TEXT:
::::
Rotary Smith Award
- Awarded for: Most outstanding college baseball player of the year
- Country: United States
- Presented by: Greater Houston Sports Association (1988–2004) Rotary Club of Houston (1996–2004)

History
- First award: 1988
- Final award: 2003

= Rotary Smith Award =

Award in college baseball

The Rotary Smith Award was created in 1988 to honor the most outstanding college baseball player of the year. The award was founded by the Greater Houston Sports Association. In 1996, the Rotary Club of Houston joined the award committee. Prior to the 2004 season, the award was succeeded by the Roger Clemens Award, honoring the most outstanding college baseball pitcher.
::::
JOB 1:
In the Rotary Smith Award text, which award replaced it ahead of the 2004 season?
The Rotary Smith Award text and the listing that follows have no connection to each other.

DATA SHOWN:
::::
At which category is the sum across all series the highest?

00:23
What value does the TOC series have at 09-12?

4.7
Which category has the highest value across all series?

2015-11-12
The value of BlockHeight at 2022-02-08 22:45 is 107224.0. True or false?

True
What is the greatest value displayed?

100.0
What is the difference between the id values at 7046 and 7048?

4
::::
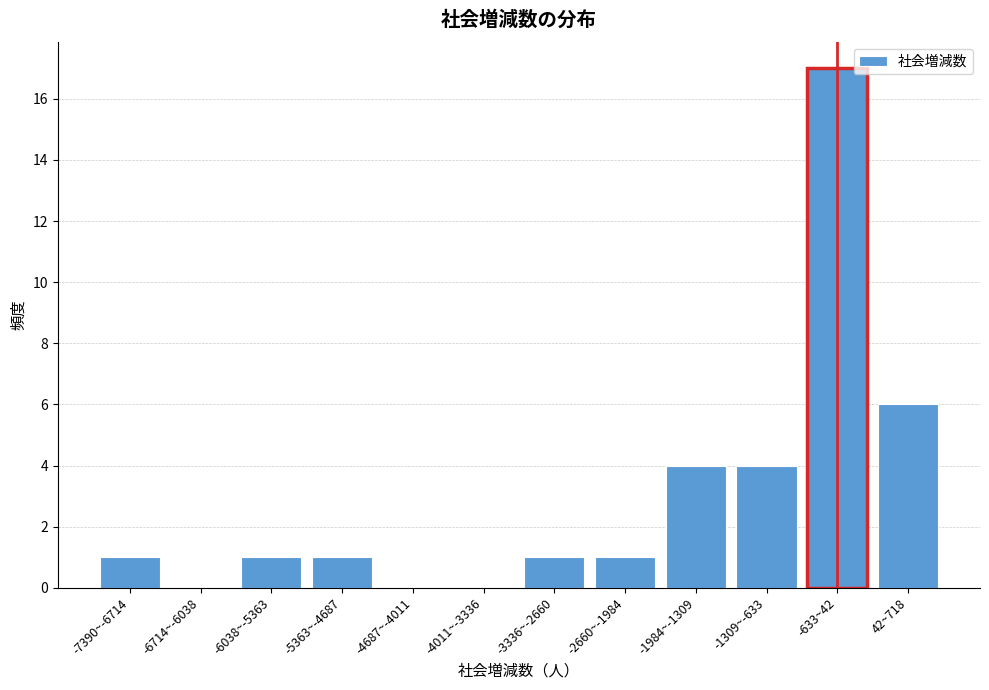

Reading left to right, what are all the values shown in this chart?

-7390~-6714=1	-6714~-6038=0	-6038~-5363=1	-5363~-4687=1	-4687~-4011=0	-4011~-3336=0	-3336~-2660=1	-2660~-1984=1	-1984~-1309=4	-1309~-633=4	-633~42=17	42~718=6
::::
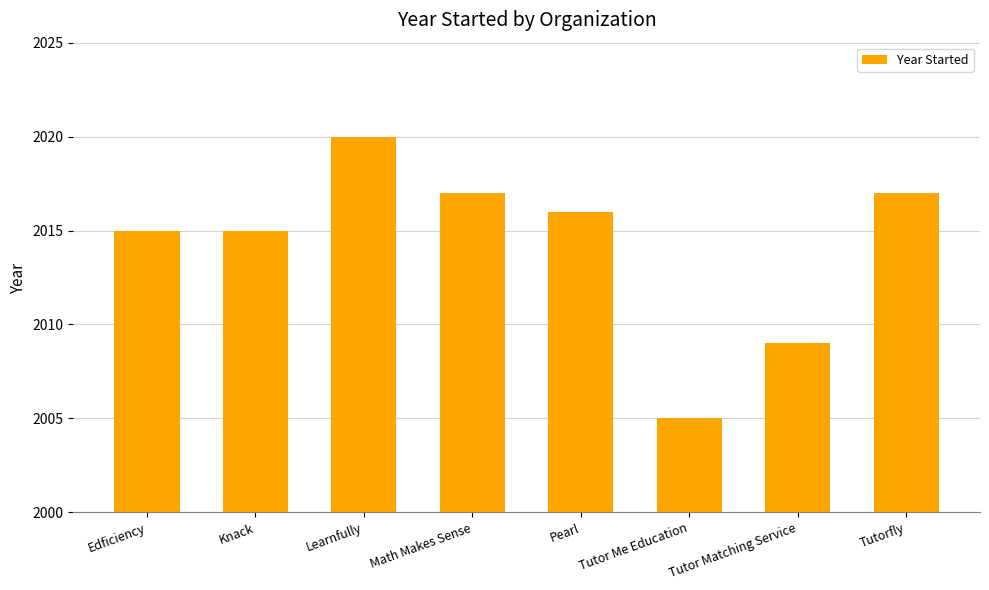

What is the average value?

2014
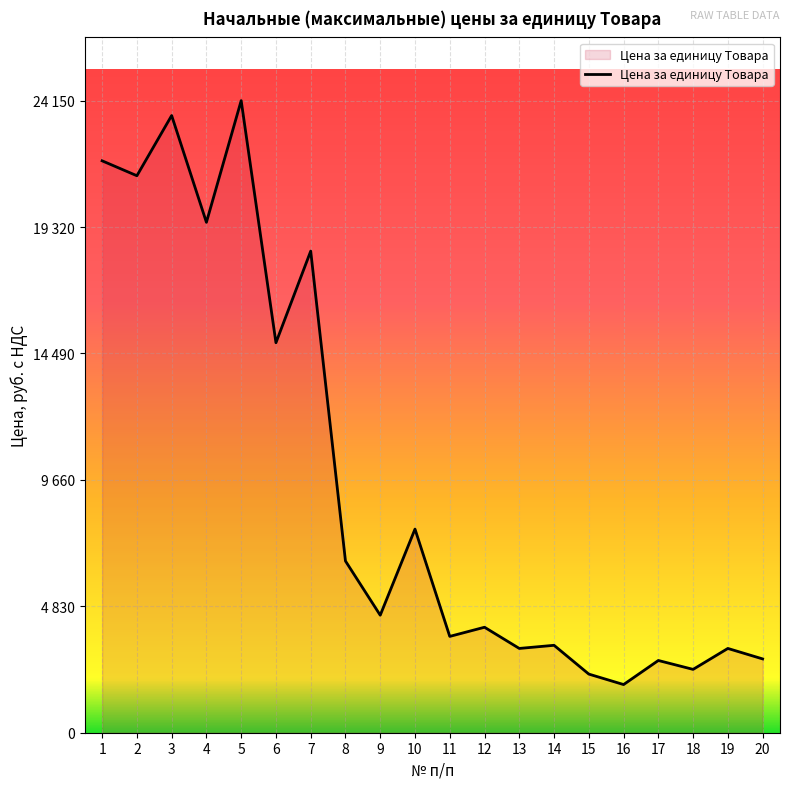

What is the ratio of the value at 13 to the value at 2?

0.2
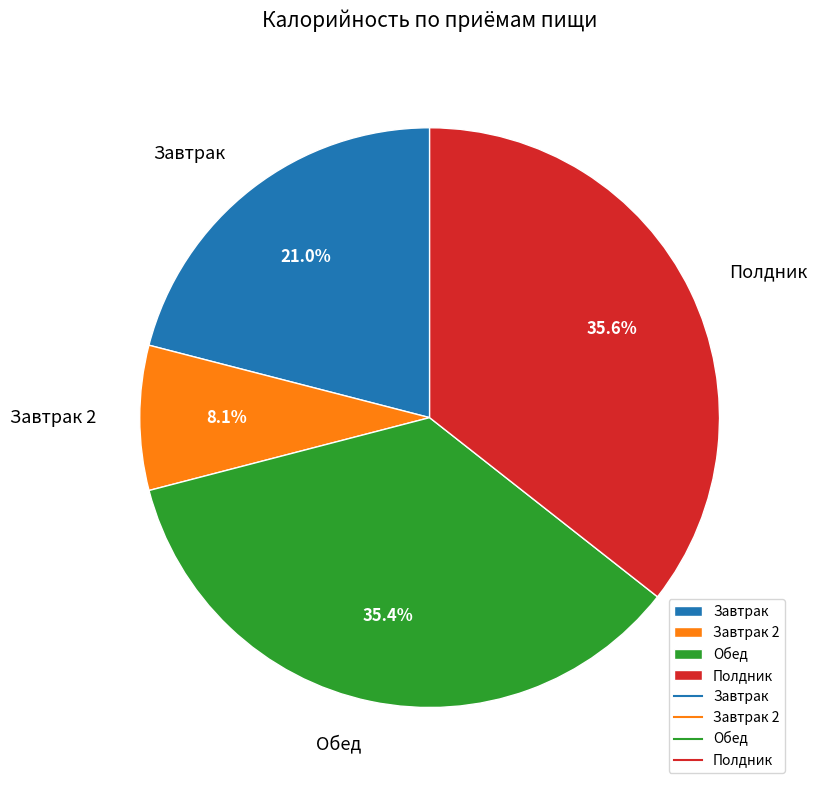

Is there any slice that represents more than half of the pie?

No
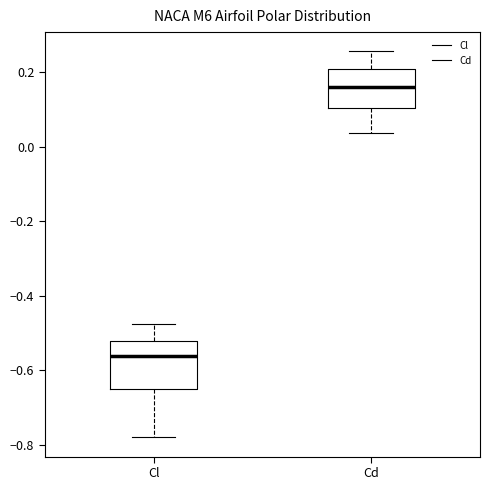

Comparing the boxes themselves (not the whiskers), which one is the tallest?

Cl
::::
JOB 2:
Reproduce the listing verbatim, beginning at the line that contains "At which category" and ending after the line that contains "What is the difference".

WORKED SOLUTION 1:
The Roger Clemens Award

WORKED SOLUTION 2:
At which category is the sum across all series the highest?

00:23
What value does the TOC series have at 09-12?

4.7
Which category has the highest value across all series?

2015-11-12
The value of BlockHeight at 2022-02-08 22:45 is 107224.0. True or false?

True
What is the greatest value displayed?

100.0
What is the difference between the id values at 7046 and 7048?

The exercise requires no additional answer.